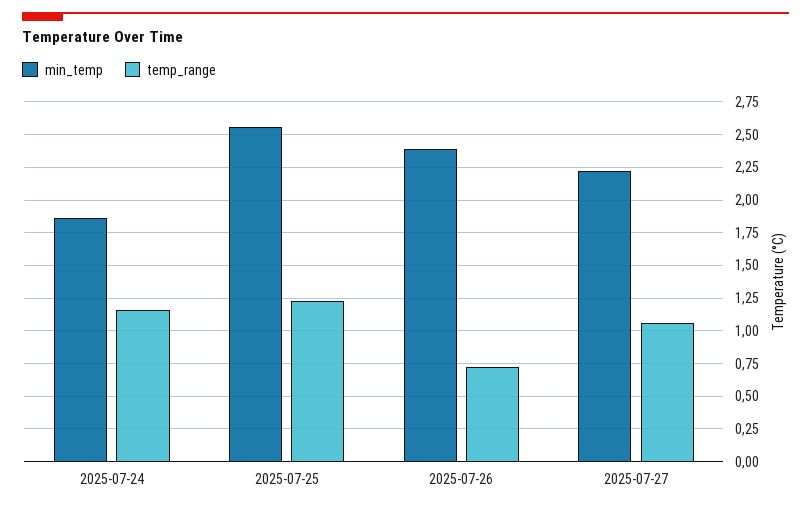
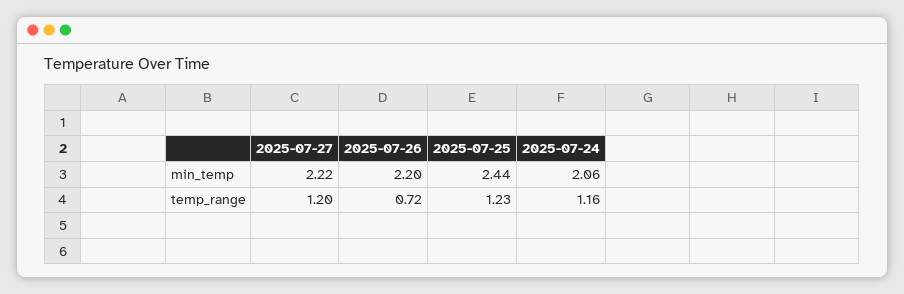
  {
    "min_temp": {
-     "2025-07-24": 1.85,
+     "2025-07-24": 2.06,
-     "2025-07-25": 2.55,
+     "2025-07-25": 2.44,
-     "2025-07-26": 2.4,
+     "2025-07-26": 2.2,
      "2025-07-27": 2.22
    },
    "temp_range": {
      "2025-07-24": 1.16,
      "2025-07-25": 1.23,
      "2025-07-26": 0.72,
-     "2025-07-27": 1.05
+     "2025-07-27": 1.2
    }
  }

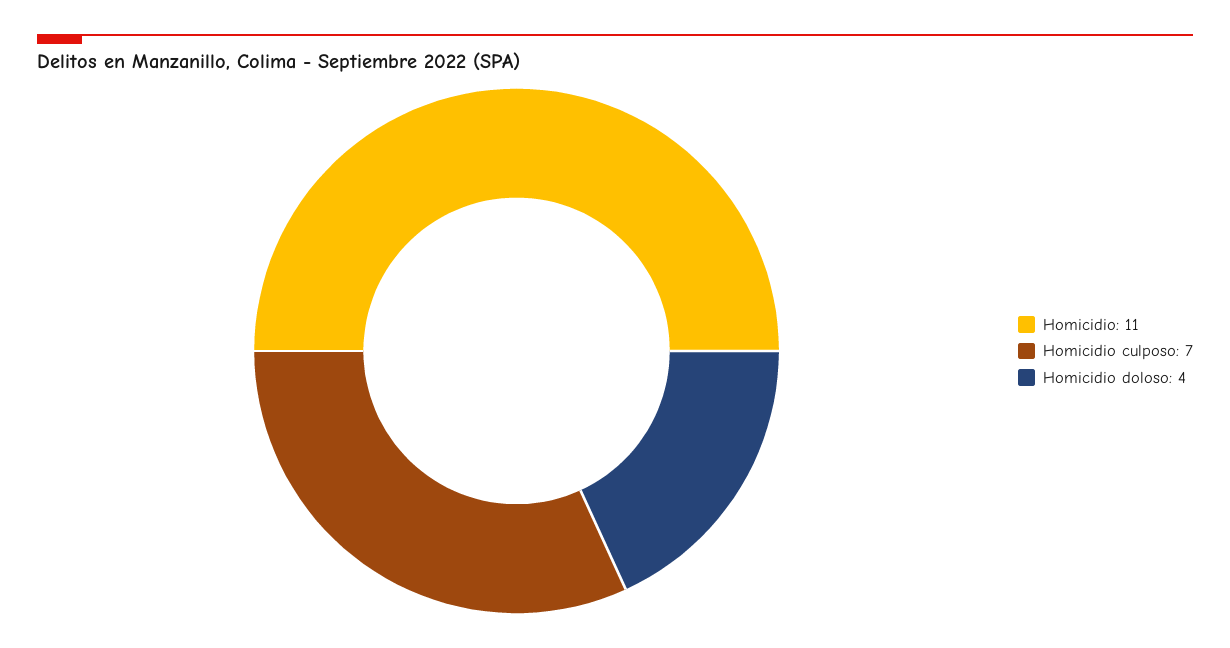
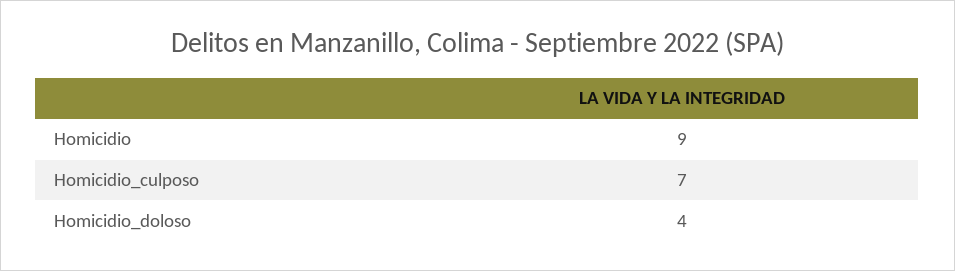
  {
-   "Homicidio": 11,
+   "Homicidio": 9,
    "Homicidio culposo": 7,
    "Homicidio doloso": 4
  }

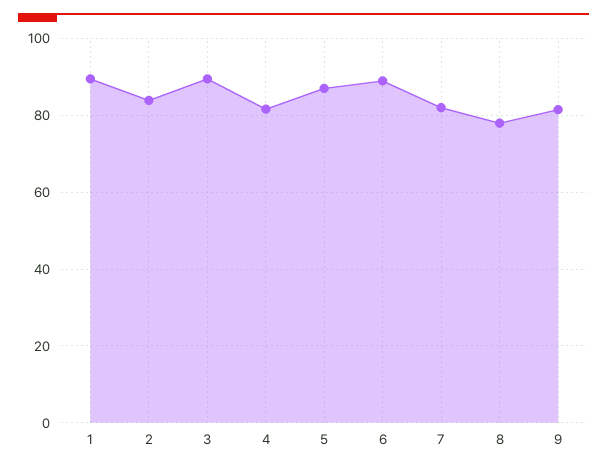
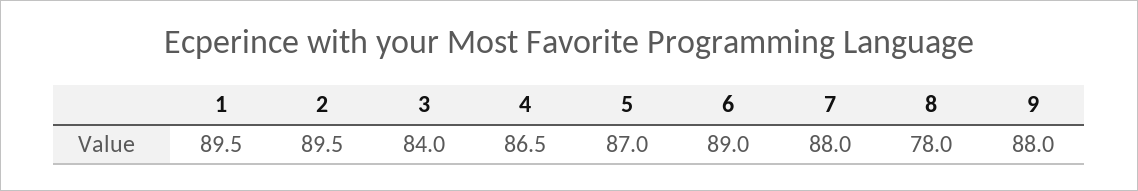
  {
    "1": 89.5,
-   "2": 84,
+   "2": 89.5,
-   "3": 90,
+   "3": 84,
-   "4": 82,
+   "4": 86.5,
    "5": 87,
    "6": 89,
-   "7": 82,
+   "7": 88,
    "8": 78,
-   "9": 82
+   "9": 88
  }

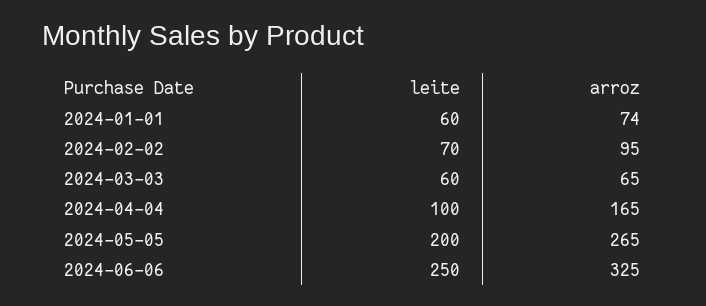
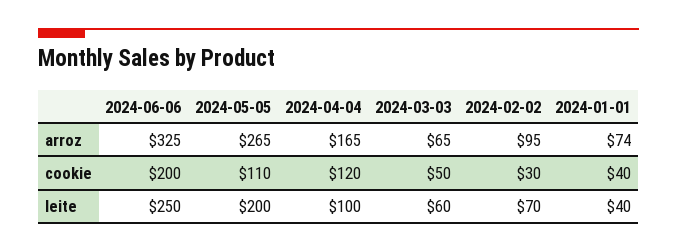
  {
    "leite": {
-     "2024-01-01": 60,
+     "2024-01-01": 40,
      "2024-02-02": 70,
      "2024-03-03": 60,
      "2024-04-04": 100,
      "2024-05-05": 200,
      "2024-06-06": 250
    },
    "arroz": {
      "2024-01-01": 74,
      "2024-02-02": 95,
      "2024-03-03": 65,
      "2024-04-04": 165,
      "2024-05-05": 265,
      "2024-06-06": 325
-   }
+   },
+   "cookie": {
+     "2024-06-06": 200,
+     "2024-05-05": 110,
+     "2024-04-04": 120,
+     "2024-03-03": 50,
+     "2024-02-02": 30,
+     "2024-01-01": 40
+   }
  }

**TASK:** All lines of the data that hold "Homicidio" need to be copied.

**SOLUTION TO THIS PROBLEM:**
-   "Homicidio": 11,
+   "Homicidio": 9,
    "Homicidio culposo": 7,
    "Homicidio doloso": 4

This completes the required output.